_Task to carry out_
Print the data that follows again, keeping every line exact.

Start of Data under study

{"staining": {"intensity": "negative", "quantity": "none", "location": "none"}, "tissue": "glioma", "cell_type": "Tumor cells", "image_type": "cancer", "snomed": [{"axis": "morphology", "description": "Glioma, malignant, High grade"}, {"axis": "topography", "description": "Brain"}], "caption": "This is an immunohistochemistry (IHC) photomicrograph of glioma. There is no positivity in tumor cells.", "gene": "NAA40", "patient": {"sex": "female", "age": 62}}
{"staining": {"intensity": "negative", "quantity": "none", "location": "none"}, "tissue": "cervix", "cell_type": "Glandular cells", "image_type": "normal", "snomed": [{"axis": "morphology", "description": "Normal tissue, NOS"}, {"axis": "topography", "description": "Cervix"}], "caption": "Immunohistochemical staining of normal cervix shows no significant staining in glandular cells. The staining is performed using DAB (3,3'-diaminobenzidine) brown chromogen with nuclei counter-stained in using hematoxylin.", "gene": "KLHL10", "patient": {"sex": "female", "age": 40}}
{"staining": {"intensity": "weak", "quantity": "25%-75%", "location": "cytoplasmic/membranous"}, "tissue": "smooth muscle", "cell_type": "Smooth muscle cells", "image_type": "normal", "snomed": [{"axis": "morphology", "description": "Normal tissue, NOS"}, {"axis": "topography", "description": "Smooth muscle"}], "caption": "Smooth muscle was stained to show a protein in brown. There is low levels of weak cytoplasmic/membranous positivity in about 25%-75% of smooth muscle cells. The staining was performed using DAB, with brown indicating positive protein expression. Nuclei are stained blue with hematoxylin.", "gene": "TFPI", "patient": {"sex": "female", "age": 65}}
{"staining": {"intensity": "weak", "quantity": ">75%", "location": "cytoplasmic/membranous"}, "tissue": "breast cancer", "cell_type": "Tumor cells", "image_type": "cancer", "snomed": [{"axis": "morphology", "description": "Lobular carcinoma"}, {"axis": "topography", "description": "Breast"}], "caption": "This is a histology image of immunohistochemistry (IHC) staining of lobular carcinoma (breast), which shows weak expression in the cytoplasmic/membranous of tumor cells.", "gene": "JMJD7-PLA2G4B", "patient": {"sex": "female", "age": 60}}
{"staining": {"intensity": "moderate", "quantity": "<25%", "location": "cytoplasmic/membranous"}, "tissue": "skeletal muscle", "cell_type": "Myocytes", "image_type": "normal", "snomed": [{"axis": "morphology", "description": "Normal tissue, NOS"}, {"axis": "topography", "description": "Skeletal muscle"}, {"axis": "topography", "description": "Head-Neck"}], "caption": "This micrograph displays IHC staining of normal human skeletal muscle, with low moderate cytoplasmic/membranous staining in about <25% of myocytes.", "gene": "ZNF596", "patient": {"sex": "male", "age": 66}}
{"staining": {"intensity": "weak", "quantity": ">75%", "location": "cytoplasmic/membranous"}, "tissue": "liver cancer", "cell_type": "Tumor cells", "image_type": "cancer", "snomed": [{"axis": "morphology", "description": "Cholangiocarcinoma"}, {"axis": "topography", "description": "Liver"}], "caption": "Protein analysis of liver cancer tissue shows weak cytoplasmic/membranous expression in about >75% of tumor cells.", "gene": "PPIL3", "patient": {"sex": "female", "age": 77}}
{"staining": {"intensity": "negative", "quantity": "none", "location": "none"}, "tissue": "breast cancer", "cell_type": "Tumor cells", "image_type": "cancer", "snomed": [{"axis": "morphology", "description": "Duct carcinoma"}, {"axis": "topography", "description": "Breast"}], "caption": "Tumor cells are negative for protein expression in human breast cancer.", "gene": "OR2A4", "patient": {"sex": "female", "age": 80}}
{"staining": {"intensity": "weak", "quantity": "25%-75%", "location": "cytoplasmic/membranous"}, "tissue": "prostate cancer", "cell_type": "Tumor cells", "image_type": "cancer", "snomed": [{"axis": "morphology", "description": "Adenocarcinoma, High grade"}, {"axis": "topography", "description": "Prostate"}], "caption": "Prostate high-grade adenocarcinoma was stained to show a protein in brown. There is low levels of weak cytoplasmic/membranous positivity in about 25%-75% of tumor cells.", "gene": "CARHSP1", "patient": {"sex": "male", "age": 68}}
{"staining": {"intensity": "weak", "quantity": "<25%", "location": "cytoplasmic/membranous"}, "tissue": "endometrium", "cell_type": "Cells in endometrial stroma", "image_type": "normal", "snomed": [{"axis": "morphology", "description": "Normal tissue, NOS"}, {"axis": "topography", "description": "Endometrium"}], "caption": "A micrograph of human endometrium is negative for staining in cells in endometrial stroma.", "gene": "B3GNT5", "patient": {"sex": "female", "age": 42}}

End of Data under study

_Your solution_
{"staining": {"intensity": "negative", "quantity": "none", "location": "none"}, "tissue": "glioma", "cell_type": "Tumor cells", "image_type": "cancer", "snomed": [{"axis": "morphology", "description": "Glioma, malignant, High grade"}, {"axis": "topography", "description": "Brain"}], "caption": "This is an immunohistochemistry (IHC) photomicrograph of glioma. There is no positivity in tumor cells.", "gene": "NAA40", "patient": {"sex": "female", "age": 62}}
{"staining": {"intensity": "negative", "quantity": "none", "location": "none"}, "tissue": "cervix", "cell_type": "Glandular cells", "image_type": "normal", "snomed": [{"axis": "morphology", "description": "Normal tissue, NOS"}, {"axis": "topography", "description": "Cervix"}], "caption": "Immunohistochemical staining of normal cervix shows no significant staining in glandular cells. The staining is performed using DAB (3,3'-diaminobenzidine) brown chromogen with nuclei counter-stained in using hematoxylin.", "gene": "KLHL10", "patient": {"sex": "female", "age": 40}}
{"staining": {"intensity": "weak", "quantity": "25%-75%", "location": "cytoplasmic/membranous"}, "tissue": "smooth muscle", "cell_type": "Smooth muscle cells", "image_type": "normal", "snomed": [{"axis": "morphology", "description": "Normal tissue, NOS"}, {"axis": "topography", "description": "Smooth muscle"}], "caption": "Smooth muscle was stained to show a protein in brown. There is low levels of weak cytoplasmic/membranous positivity in about 25%-75% of smooth muscle cells. The staining was performed using DAB, with brown indicating positive protein expression. Nuclei are stained blue with hematoxylin.", "gene": "TFPI", "patient": {"sex": "female", "age": 65}}
{"staining": {"intensity": "weak", "quantity": ">75%", "location": "cytoplasmic/membranous"}, "tissue": "breast cancer", "cell_type": "Tumor cells", "image_type": "cancer", "snomed": [{"axis": "morphology", "description": "Lobular carcinoma"}, {"axis": "topography", "description": "Breast"}], "caption": "This is a histology image of immunohistochemistry (IHC) staining of lobular carcinoma (breast), which shows weak expression in the cytoplasmic/membranous of tumor cells.", "gene": "JMJD7-PLA2G4B", "patient": {"sex": "female", "age": 60}}
{"staining": {"intensity": "moderate", "quantity": "<25%", "location": "cytoplasmic/membranous"}, "tissue": "skeletal muscle", "cell_type": "Myocytes", "image_type": "normal", "snomed": [{"axis": "morphology", "description": "Normal tissue, NOS"}, {"axis": "topography", "description": "Skeletal muscle"}, {"axis": "topography", "description": "Head-Neck"}], "caption": "This micrograph displays IHC staining of normal human skeletal muscle, with low moderate cytoplasmic/membranous staining in about <25% of myocytes.", "gene": "ZNF596", "patient": {"sex": "male", "age": 66}}
{"staining": {"intensity": "weak", "quantity": ">75%", "location": "cytoplasmic/membranous"}, "tissue": "liver cancer", "cell_type": "Tumor cells", "image_type": "cancer", "snomed": [{"axis": "morphology", "description": "Cholangiocarcinoma"}, {"axis": "topography", "description": "Liver"}], "caption": "Protein analysis of liver cancer tissue shows weak cytoplasmic/membranous expression in about >75% of tumor cells.", "gene": "PPIL3", "patient": {"sex": "female", "age": 77}}
{"staining": {"intensity": "negative", "quantity": "none", "location": "none"}, "tissue": "breast cancer", "cell_type": "Tumor cells", "image_type": "cancer", "snomed": [{"axis": "morphology", "description": "Duct carcinoma"}, {"axis": "topography", "description": "Breast"}], "caption": "Tumor cells are negative for protein expression in human breast cancer.", "gene": "OR2A4", "patient": {"sex": "female", "age": 80}}
{"staining": {"intensity": "weak", "quantity": "25%-75%", "location": "cytoplasmic/membranous"}, "tissue": "prostate cancer", "cell_type": "Tumor cells", "image_type": "cancer", "snomed": [{"axis": "morphology", "description": "Adenocarcinoma, High grade"}, {"axis": "topography", "description": "Prostate"}], "caption": "Prostate high-grade adenocarcinoma was stained to show a protein in brown. There is low levels of weak cytoplasmic/membranous positivity in about 25%-75% of tumor cells.", "gene": "CARHSP1", "patient": {"sex": "male", "age": 68}}
{"staining": {"intensity": "weak", "quantity": "<25%", "location": "cytoplasmic/membranous"}, "tissue": "endometrium", "cell_type": "Cells in endometrial stroma", "image_type": "normal", "snomed": [{"axis": "morphology", "description": "Normal tissue, NOS"}, {"axis": "topography", "description": "Endometrium"}], "caption": "A micrograph of human endometrium is negative for staining in cells in endometrial stroma.", "gene": "B3GNT5", "patient": {"sex": "female", "age": 42}}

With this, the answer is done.